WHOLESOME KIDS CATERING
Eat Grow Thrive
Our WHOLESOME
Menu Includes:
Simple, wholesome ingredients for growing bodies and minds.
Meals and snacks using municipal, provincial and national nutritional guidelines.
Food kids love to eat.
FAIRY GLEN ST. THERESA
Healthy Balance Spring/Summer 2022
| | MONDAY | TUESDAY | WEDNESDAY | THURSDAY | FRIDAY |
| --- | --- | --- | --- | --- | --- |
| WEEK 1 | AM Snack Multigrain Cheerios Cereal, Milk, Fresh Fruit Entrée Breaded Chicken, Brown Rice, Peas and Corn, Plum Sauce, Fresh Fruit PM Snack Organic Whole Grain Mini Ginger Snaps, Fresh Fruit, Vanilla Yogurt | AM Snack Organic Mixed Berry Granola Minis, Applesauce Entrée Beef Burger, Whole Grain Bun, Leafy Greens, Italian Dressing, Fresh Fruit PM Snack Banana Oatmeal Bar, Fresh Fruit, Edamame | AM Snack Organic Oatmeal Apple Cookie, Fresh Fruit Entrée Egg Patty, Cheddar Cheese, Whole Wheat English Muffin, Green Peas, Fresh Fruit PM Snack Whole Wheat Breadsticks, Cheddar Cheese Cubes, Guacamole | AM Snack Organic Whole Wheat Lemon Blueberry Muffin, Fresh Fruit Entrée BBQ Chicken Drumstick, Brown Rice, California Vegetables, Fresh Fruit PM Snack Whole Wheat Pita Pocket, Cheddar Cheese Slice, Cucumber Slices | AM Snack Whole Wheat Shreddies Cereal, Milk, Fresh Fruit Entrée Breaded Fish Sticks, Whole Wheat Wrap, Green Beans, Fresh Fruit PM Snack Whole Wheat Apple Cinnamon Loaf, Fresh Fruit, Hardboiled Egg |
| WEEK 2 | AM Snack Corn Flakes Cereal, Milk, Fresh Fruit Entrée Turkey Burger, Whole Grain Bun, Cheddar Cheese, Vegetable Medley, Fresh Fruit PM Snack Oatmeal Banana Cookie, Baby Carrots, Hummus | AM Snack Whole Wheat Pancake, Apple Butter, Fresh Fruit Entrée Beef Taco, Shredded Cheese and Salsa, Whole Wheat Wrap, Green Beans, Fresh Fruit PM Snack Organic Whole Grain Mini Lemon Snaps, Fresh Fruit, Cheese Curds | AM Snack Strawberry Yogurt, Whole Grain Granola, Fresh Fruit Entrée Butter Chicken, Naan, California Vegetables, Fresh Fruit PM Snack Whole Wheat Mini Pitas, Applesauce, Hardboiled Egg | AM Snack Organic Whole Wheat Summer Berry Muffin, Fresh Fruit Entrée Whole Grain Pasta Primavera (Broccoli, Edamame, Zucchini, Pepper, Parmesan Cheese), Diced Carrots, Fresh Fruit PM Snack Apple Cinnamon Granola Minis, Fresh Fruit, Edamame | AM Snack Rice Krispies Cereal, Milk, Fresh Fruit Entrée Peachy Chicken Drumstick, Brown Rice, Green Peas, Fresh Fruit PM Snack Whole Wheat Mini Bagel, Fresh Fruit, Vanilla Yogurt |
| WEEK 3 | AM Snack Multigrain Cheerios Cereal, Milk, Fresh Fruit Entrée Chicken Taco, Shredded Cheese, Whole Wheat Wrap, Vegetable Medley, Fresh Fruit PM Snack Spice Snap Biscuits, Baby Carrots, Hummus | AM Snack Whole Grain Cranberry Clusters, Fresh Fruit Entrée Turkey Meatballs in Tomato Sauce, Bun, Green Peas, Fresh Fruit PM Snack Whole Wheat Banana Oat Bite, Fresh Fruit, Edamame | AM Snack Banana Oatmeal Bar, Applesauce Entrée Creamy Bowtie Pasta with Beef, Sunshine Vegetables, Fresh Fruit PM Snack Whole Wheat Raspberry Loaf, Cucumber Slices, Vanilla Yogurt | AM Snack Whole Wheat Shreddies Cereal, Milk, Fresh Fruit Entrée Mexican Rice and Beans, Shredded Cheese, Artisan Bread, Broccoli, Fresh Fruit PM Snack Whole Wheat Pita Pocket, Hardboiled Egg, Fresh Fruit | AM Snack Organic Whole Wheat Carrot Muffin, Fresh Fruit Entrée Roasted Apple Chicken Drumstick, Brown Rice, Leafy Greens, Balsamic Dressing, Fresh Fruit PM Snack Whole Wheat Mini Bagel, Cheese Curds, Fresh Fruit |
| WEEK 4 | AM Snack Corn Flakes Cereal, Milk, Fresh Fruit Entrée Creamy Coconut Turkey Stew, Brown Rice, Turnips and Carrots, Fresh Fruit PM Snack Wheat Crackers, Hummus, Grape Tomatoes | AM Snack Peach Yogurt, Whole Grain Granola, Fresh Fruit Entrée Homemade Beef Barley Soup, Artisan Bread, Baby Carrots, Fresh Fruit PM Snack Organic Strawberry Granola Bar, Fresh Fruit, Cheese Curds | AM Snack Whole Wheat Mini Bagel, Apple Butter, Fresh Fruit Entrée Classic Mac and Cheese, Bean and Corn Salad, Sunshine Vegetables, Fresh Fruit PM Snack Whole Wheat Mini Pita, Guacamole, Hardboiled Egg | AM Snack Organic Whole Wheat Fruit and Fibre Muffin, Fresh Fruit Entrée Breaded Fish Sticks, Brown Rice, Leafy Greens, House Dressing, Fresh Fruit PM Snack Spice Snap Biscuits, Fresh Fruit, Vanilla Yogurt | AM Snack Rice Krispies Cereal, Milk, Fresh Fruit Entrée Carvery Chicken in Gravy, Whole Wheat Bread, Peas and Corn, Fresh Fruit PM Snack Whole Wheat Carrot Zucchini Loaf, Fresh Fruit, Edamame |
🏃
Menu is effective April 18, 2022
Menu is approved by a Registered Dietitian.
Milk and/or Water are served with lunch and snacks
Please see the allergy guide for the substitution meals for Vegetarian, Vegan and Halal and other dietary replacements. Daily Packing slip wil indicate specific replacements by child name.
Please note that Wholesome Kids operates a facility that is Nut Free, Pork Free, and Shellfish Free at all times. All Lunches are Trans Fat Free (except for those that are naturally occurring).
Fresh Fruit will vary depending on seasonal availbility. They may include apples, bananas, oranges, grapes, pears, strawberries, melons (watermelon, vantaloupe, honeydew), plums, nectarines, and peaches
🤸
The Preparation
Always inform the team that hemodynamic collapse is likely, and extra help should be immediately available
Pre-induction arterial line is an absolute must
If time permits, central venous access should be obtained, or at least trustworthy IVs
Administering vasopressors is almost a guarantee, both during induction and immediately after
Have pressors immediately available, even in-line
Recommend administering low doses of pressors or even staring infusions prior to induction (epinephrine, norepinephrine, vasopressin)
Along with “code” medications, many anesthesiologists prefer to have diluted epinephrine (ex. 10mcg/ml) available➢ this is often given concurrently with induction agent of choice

What the task requires
Exactly as they stand, restate all the lines of the listing.

Written response
WHOLESOME KIDS CATERING
Eat Grow Thrive
Our WHOLESOME
Menu Includes:
Simple, wholesome ingredients for growing bodies and minds.
Meals and snacks using municipal, provincial and national nutritional guidelines.
Food kids love to eat.
FAIRY GLEN ST. THERESA
Healthy Balance Spring/Summer 2022
| | MONDAY | TUESDAY | WEDNESDAY | THURSDAY | FRIDAY |
| --- | --- | --- | --- | --- | --- |
| WEEK 1 | AM Snack Multigrain Cheerios Cereal, Milk, Fresh Fruit Entrée Breaded Chicken, Brown Rice, Peas and Corn, Plum Sauce, Fresh Fruit PM Snack Organic Whole Grain Mini Ginger Snaps, Fresh Fruit, Vanilla Yogurt | AM Snack Organic Mixed Berry Granola Minis, Applesauce Entrée Beef Burger, Whole Grain Bun, Leafy Greens, Italian Dressing, Fresh Fruit PM Snack Banana Oatmeal Bar, Fresh Fruit, Edamame | AM Snack Organic Oatmeal Apple Cookie, Fresh Fruit Entrée Egg Patty, Cheddar Cheese, Whole Wheat English Muffin, Green Peas, Fresh Fruit PM Snack Whole Wheat Breadsticks, Cheddar Cheese Cubes, Guacamole | AM Snack Organic Whole Wheat Lemon Blueberry Muffin, Fresh Fruit Entrée BBQ Chicken Drumstick, Brown Rice, California Vegetables, Fresh Fruit PM Snack Whole Wheat Pita Pocket, Cheddar Cheese Slice, Cucumber Slices | AM Snack Whole Wheat Shreddies Cereal, Milk, Fresh Fruit Entrée Breaded Fish Sticks, Whole Wheat Wrap, Green Beans, Fresh Fruit PM Snack Whole Wheat Apple Cinnamon Loaf, Fresh Fruit, Hardboiled Egg |
| WEEK 2 | AM Snack Corn Flakes Cereal, Milk, Fresh Fruit Entrée Turkey Burger, Whole Grain Bun, Cheddar Cheese, Vegetable Medley, Fresh Fruit PM Snack Oatmeal Banana Cookie, Baby Carrots, Hummus | AM Snack Whole Wheat Pancake, Apple Butter, Fresh Fruit Entrée Beef Taco, Shredded Cheese and Salsa, Whole Wheat Wrap, Green Beans, Fresh Fruit PM Snack Organic Whole Grain Mini Lemon Snaps, Fresh Fruit, Cheese Curds | AM Snack Strawberry Yogurt, Whole Grain Granola, Fresh Fruit Entrée Butter Chicken, Naan, California Vegetables, Fresh Fruit PM Snack Whole Wheat Mini Pitas, Applesauce, Hardboiled Egg | AM Snack Organic Whole Wheat Summer Berry Muffin, Fresh Fruit Entrée Whole Grain Pasta Primavera (Broccoli, Edamame, Zucchini, Pepper, Parmesan Cheese), Diced Carrots, Fresh Fruit PM Snack Apple Cinnamon Granola Minis, Fresh Fruit, Edamame | AM Snack Rice Krispies Cereal, Milk, Fresh Fruit Entrée Peachy Chicken Drumstick, Brown Rice, Green Peas, Fresh Fruit PM Snack Whole Wheat Mini Bagel, Fresh Fruit, Vanilla Yogurt |
| WEEK 3 | AM Snack Multigrain Cheerios Cereal, Milk, Fresh Fruit Entrée Chicken Taco, Shredded Cheese, Whole Wheat Wrap, Vegetable Medley, Fresh Fruit PM Snack Spice Snap Biscuits, Baby Carrots, Hummus | AM Snack Whole Grain Cranberry Clusters, Fresh Fruit Entrée Turkey Meatballs in Tomato Sauce, Bun, Green Peas, Fresh Fruit PM Snack Whole Wheat Banana Oat Bite, Fresh Fruit, Edamame | AM Snack Banana Oatmeal Bar, Applesauce Entrée Creamy Bowtie Pasta with Beef, Sunshine Vegetables, Fresh Fruit PM Snack Whole Wheat Raspberry Loaf, Cucumber Slices, Vanilla Yogurt | AM Snack Whole Wheat Shreddies Cereal, Milk, Fresh Fruit Entrée Mexican Rice and Beans, Shredded Cheese, Artisan Bread, Broccoli, Fresh Fruit PM Snack Whole Wheat Pita Pocket, Hardboiled Egg, Fresh Fruit | AM Snack Organic Whole Wheat Carrot Muffin, Fresh Fruit Entrée Roasted Apple Chicken Drumstick, Brown Rice, Leafy Greens, Balsamic Dressing, Fresh Fruit PM Snack Whole Wheat Mini Bagel, Cheese Curds, Fresh Fruit |
| WEEK 4 | AM Snack Corn Flakes Cereal, Milk, Fresh Fruit Entrée Creamy Coconut Turkey Stew, Brown Rice, Turnips and Carrots, Fresh Fruit PM Snack Wheat Crackers, Hummus, Grape Tomatoes | AM Snack Peach Yogurt, Whole Grain Granola, Fresh Fruit Entrée Homemade Beef Barley Soup, Artisan Bread, Baby Carrots, Fresh Fruit PM Snack Organic Strawberry Granola Bar, Fresh Fruit, Cheese Curds | AM Snack Whole Wheat Mini Bagel, Apple Butter, Fresh Fruit Entrée Classic Mac and Cheese, Bean and Corn Salad, Sunshine Vegetables, Fresh Fruit PM Snack Whole Wheat Mini Pita, Guacamole, Hardboiled Egg | AM Snack Organic Whole Wheat Fruit and Fibre Muffin, Fresh Fruit Entrée Breaded Fish Sticks, Brown Rice, Leafy Greens, House Dressing, Fresh Fruit PM Snack Spice Snap Biscuits, Fresh Fruit, Vanilla Yogurt | AM Snack Rice Krispies Cereal, Milk, Fresh Fruit Entrée Carvery Chicken in Gravy, Whole Wheat Bread, Peas and Corn, Fresh Fruit PM Snack Whole Wheat Carrot Zucchini Loaf, Fresh Fruit, Edamame |
🏃
Menu is effective April 18, 2022
Menu is approved by a Registered Dietitian.
Milk and/or Water are served with lunch and snacks
Please see the allergy guide for the substitution meals for Vegetarian, Vegan and Halal and other dietary replacements. Daily Packing slip wil indicate specific replacements by child name.
Please note that Wholesome Kids operates a facility that is Nut Free, Pork Free, and Shellfish Free at all times. All Lunches are Trans Fat Free (except for those that are naturally occurring).
Fresh Fruit will vary depending on seasonal availbility. They may include apples, bananas, oranges, grapes, pears, strawberries, melons (watermelon, vantaloupe, honeydew), plums, nectarines, and peaches
🤸
The Preparation
Always inform the team that hemodynamic collapse is likely, and extra help should be immediately available
Pre-induction arterial line is an absolute must
If time permits, central venous access should be obtained, or at least trustworthy IVs
Administering vasopressors is almost a guarantee, both during induction and immediately after
Have pressors immediately available, even in-line
Recommend administering low doses of pressors or even staring infusions prior to induction (epinephrine, norepinephrine, vasopressin)
Along with “code” medications, many anesthesiologists prefer to have diluted epinephrine (ex. 10mcg/ml) available➢ this is often given concurrently with induction agent of choice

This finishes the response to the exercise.